SOLIDÃO – um tema que sempre esteve presente na humanidade, em todas
as formas de vida neste planeta e que sempre se relacionará com o desejo de
sobrevivência em todos os povos. Não poderia ser diferente nos fantasiosos
realismos de Caio Fernando Abreu.
A solidão se tornou objeto de expressão nas artes, com a força e
viceralidade romântica no início dos tempos modernos, ainda no final do séc.
XIX. Com o passar dos anos, o tema se modificou em suas expressões, sem deixar
de estar presente em grande parte das obras artísticas na contemporaneidade.
Com o avanço do desenvolvimento global, pautado no lucro, as relações humanas
se tornaram ainda mais confusas e fragmentadas. Nas artes, enfraqueceu-se o
rompante romântico para uma denuncia mais próxima da realidade.
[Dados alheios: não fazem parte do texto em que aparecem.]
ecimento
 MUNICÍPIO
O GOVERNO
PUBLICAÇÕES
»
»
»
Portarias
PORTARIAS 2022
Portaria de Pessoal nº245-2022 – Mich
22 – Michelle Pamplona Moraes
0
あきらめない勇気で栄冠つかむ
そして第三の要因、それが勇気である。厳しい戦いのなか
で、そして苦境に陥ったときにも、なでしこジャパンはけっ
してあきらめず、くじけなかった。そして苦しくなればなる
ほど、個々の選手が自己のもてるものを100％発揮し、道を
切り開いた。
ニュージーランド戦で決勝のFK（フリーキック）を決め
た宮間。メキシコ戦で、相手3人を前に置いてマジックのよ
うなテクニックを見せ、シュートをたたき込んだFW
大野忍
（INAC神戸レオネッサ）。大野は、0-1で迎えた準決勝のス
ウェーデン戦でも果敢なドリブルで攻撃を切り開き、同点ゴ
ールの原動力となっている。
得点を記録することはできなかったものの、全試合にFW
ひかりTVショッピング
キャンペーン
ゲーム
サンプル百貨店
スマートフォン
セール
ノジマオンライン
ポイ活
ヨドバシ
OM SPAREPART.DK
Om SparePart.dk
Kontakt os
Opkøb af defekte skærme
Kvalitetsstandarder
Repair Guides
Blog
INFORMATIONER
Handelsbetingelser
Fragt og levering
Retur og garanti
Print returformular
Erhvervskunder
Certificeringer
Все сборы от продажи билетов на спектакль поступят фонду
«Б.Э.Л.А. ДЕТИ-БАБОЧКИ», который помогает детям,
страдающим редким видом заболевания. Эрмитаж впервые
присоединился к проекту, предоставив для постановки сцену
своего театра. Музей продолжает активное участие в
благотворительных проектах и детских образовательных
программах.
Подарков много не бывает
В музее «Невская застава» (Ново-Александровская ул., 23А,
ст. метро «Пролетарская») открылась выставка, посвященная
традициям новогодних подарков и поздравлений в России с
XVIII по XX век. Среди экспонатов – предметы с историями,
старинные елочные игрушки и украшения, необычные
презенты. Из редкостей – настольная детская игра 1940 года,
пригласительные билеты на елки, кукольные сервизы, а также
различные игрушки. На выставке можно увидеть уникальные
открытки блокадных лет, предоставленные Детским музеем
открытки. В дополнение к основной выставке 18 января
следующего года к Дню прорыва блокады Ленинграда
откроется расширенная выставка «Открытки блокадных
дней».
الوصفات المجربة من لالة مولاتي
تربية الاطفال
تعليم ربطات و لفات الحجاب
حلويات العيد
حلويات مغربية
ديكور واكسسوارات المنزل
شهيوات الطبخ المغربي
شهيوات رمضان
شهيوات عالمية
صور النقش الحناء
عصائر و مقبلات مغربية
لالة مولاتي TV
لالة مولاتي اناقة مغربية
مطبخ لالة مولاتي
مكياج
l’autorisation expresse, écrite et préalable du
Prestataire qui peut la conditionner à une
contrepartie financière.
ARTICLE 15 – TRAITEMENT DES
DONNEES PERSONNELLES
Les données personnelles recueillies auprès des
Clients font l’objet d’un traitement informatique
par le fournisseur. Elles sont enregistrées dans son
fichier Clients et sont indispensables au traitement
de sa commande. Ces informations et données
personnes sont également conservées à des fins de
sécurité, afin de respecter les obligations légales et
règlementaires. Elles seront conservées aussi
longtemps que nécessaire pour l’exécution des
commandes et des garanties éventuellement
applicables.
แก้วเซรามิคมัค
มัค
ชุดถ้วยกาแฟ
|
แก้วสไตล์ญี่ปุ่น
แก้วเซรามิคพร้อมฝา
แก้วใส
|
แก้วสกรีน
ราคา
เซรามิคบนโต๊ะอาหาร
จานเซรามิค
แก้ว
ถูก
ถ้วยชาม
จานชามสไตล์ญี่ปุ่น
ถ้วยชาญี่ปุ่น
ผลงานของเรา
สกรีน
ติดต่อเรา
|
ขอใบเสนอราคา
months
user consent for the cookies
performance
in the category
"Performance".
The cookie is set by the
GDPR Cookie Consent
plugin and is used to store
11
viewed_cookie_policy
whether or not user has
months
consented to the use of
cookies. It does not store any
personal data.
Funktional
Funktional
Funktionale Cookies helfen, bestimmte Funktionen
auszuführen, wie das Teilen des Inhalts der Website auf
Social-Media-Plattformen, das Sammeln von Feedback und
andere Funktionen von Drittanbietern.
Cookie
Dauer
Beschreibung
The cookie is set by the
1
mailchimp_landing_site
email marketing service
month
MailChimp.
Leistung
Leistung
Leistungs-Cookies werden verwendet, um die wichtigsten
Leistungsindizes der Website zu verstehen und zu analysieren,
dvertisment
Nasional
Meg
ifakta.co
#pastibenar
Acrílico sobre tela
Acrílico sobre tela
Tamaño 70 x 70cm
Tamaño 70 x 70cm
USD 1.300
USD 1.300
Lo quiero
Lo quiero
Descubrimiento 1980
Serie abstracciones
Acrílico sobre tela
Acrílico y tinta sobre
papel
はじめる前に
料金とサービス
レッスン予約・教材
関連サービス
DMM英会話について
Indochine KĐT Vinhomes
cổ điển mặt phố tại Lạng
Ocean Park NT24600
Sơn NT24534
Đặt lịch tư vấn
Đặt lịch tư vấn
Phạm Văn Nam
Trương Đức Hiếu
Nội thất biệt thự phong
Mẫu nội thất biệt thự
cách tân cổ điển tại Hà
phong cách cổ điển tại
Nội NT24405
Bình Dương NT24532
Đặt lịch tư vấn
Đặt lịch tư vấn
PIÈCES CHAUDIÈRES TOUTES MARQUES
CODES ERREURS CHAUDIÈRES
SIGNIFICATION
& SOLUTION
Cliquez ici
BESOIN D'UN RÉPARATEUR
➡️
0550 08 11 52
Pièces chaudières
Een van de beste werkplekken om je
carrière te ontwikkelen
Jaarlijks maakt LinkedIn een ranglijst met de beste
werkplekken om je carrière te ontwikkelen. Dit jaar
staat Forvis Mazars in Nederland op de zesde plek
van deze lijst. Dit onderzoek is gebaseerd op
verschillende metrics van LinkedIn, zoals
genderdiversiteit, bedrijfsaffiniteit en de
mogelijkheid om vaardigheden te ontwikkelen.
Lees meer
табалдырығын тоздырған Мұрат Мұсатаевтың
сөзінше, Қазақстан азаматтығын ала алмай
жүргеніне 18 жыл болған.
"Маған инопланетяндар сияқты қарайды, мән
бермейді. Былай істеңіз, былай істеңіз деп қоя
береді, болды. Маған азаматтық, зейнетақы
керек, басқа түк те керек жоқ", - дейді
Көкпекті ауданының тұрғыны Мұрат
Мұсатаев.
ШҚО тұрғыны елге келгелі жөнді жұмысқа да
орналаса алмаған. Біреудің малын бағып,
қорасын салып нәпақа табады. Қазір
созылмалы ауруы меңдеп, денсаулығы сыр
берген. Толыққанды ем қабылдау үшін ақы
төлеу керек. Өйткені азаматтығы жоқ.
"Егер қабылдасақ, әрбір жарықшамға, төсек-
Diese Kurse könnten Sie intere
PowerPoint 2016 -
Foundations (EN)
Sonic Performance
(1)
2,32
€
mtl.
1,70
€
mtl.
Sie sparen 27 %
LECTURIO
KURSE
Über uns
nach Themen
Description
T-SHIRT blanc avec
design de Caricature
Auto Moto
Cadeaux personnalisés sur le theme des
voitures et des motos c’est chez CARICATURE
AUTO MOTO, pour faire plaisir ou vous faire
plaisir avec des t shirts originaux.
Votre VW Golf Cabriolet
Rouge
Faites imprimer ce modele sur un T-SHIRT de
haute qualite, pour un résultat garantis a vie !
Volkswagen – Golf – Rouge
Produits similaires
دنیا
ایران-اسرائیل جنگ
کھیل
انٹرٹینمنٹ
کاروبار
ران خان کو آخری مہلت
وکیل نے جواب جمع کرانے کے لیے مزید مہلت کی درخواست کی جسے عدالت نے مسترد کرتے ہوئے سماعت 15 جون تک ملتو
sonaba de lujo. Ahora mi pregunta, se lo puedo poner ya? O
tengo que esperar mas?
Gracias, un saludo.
Em Caio Fernando Abreu este tema se traduz na obscuridade de falar
sobre o amor, sempre transbordando a angústia da vida urbana, em sujeitos
fictícios que possuem todas as características de um ser humano perdido em meio
a prédios e avenidas. Mesmo mergulhado na obscuridade das relações humanas,
Caio tras poesia e fantasia para falar deste tema com a dose de poesia
possível.
Em nossos meios urbanos a solidão se traduz em números, pelas
estimativas de suicídios, se pensarmos que esta decisão drástica tomada por um
ser humano é resultado da exacerbação de que está sozinho no mundo e que não
fará falta à humanidade. No Brasil, embora seja considerado baixo índice (5 em
100 mil habitantes) houve um aumento significativo de 17% de casos, nos últimos
10 anos, evidenciando-se que os casos de jovens são os mais recorrentes. É preciso refletir mais sobre essas sensações de
solidão que já ocupou o pensamento do humano. De uma forma que possamos
compreender como lidar e encontrar caminhos de ser feliz.